(GIVEN DATA begins)

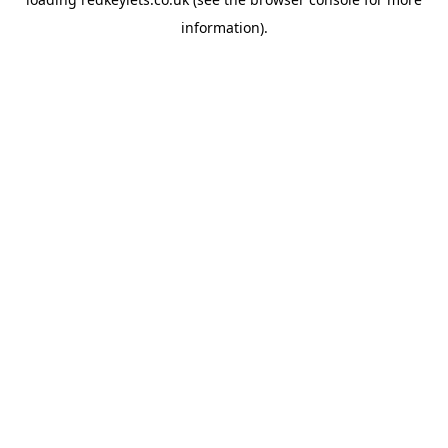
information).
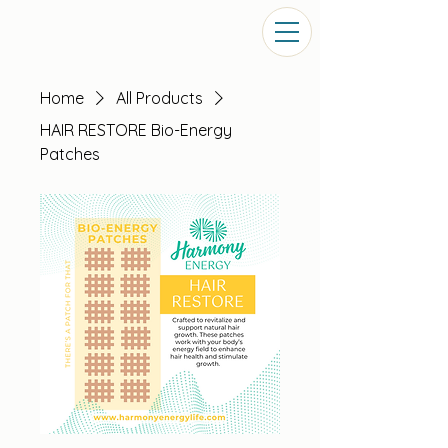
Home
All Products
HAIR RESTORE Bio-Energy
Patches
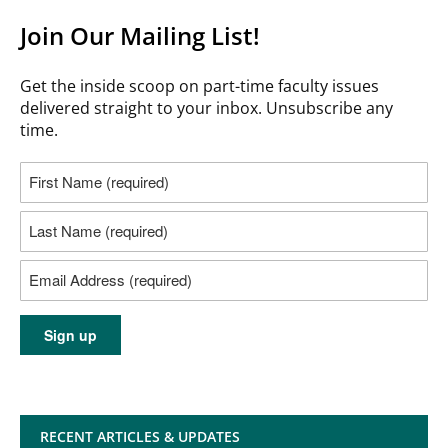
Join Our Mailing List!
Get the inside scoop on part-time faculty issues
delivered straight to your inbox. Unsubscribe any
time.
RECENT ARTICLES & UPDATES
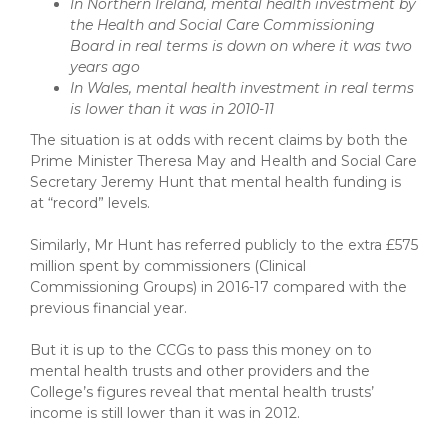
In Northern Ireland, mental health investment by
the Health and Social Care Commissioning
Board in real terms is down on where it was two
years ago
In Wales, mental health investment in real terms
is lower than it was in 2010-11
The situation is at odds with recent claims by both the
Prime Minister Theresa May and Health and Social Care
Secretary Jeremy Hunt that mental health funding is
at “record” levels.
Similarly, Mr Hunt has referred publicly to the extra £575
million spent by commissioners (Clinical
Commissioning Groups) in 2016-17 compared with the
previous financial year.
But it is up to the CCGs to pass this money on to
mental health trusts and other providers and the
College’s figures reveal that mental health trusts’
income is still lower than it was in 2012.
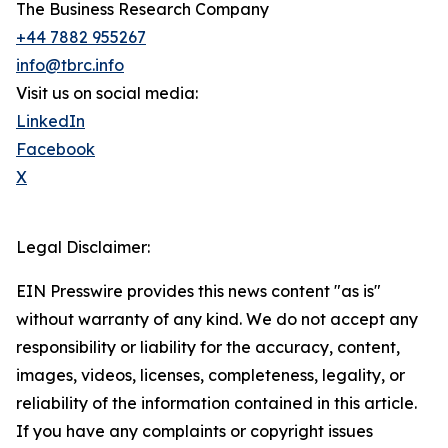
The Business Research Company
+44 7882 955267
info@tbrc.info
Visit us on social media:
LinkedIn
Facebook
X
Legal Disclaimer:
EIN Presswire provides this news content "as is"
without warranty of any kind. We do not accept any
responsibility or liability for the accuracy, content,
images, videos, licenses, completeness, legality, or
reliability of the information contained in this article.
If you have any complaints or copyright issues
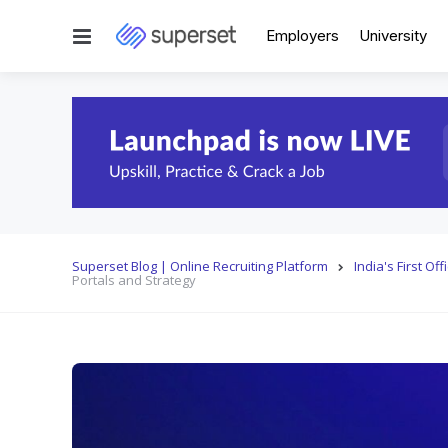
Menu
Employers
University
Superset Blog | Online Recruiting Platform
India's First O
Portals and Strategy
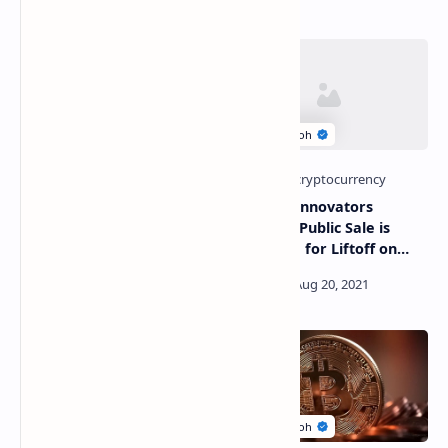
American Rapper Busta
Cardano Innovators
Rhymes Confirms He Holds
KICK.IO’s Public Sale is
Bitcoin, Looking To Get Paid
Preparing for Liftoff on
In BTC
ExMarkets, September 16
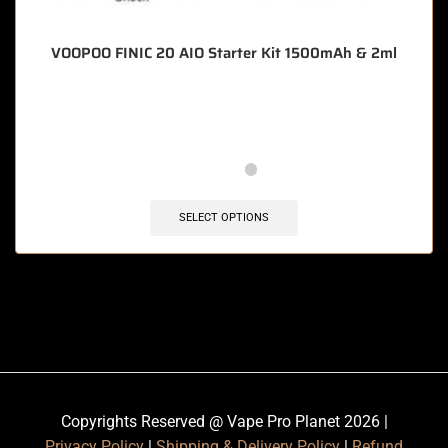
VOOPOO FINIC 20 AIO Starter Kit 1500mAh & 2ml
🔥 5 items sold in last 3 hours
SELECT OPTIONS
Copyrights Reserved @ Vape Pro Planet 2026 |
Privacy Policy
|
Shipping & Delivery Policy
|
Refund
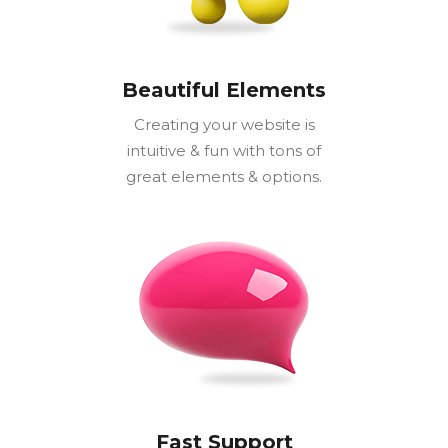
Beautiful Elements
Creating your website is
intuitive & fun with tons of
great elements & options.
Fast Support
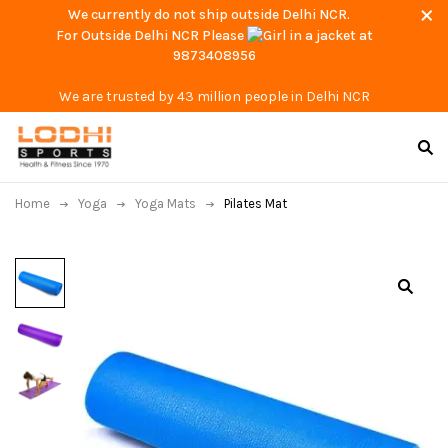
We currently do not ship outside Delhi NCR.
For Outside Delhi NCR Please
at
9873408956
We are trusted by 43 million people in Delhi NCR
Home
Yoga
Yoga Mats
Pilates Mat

(GIVEN DATA ends)
(GIVEN DATA begins)

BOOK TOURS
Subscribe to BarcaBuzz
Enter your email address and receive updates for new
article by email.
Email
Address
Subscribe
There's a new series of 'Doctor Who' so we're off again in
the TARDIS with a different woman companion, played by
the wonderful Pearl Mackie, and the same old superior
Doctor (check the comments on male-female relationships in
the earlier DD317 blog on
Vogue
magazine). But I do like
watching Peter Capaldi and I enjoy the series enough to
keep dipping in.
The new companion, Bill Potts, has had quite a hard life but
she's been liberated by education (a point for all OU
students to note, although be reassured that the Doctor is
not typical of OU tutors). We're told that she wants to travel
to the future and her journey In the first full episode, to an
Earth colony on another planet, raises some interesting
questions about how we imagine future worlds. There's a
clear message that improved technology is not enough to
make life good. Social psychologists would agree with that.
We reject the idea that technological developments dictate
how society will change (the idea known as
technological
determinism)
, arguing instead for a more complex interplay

(GIVEN DATA ends)

#### DIRECTIVE:
Beginning with the line above that has "All Products" and going on through the line that has "Bitcoin, Looking To Get Paid", retype every line exactly and add nothing else; drop the pictures.

#### ANSWER TO THE EXERCISE:
All Products
HAIR RESTORE Bio-Energy
Patches
Join Our Mailing List!
Get the inside scoop on part-time faculty issues
delivered straight to your inbox. Unsubscribe any
time.
RECENT ARTICLES & UPDATES
In Northern Ireland, mental health investment by
the Health and Social Care Commissioning
Board in real terms is down on where it was two
years ago
In Wales, mental health investment in real terms
is lower than it was in 2010-11
The situation is at odds with recent claims by both the
Prime Minister Theresa May and Health and Social Care
Secretary Jeremy Hunt that mental health funding is
at “record” levels.
Similarly, Mr Hunt has referred publicly to the extra £575
million spent by commissioners (Clinical
Commissioning Groups) in 2016-17 compared with the
previous financial year.
But it is up to the CCGs to pass this money on to
mental health trusts and other providers and the
College’s figures reveal that mental health trusts’
income is still lower than it was in 2012.
The Business Research Company
+44 7882 955267
info@tbrc.info
Visit us on social media:
LinkedIn
Facebook
X
Legal Disclaimer:
EIN Presswire provides this news content "as is"
without warranty of any kind. We do not accept any
responsibility or liability for the accuracy, content,
images, videos, licenses, completeness, legality, or
reliability of the information contained in this article.
If you have any complaints or copyright issues
Menu
Employers
University
Superset Blog | Online Recruiting Platform
India's First O
Portals and Strategy
American Rapper Busta
Cardano Innovators
Rhymes Confirms He Holds
KICK.IO’s Public Sale is
Bitcoin, Looking To Get Paid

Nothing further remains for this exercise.